Prompt: Retype the data that follows, keeping every character the same.

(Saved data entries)
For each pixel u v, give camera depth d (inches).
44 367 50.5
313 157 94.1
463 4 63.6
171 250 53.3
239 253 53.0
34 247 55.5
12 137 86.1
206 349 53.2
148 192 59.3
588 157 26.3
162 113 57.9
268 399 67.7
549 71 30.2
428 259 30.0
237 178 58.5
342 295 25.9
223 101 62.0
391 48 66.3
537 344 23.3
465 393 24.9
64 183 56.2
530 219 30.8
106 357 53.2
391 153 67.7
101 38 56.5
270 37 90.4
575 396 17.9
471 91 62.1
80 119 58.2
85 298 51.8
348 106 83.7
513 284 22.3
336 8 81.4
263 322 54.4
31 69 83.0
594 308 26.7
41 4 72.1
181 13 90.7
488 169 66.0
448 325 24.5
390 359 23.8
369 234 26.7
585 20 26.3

Exercise solution:
For each pixel u v, give camera depth d (inches).
44 367 50.5
313 157 94.1
463 4 63.6
171 250 53.3
239 253 53.0
34 247 55.5
12 137 86.1
206 349 53.2
148 192 59.3
588 157 26.3
162 113 57.9
268 399 67.7
549 71 30.2
428 259 30.0
237 178 58.5
342 295 25.9
223 101 62.0
391 48 66.3
537 344 23.3
465 393 24.9
64 183 56.2
530 219 30.8
106 357 53.2
391 153 67.7
101 38 56.5
270 37 90.4
575 396 17.9
471 91 62.1
80 119 58.2
85 298 51.8
348 106 83.7
513 284 22.3
336 8 81.4
263 322 54.4
31 69 83.0
594 308 26.7
41 4 72.1
181 13 90.7
488 169 66.0
448 325 24.5
390 359 23.8
369 234 26.7
585 20 26.3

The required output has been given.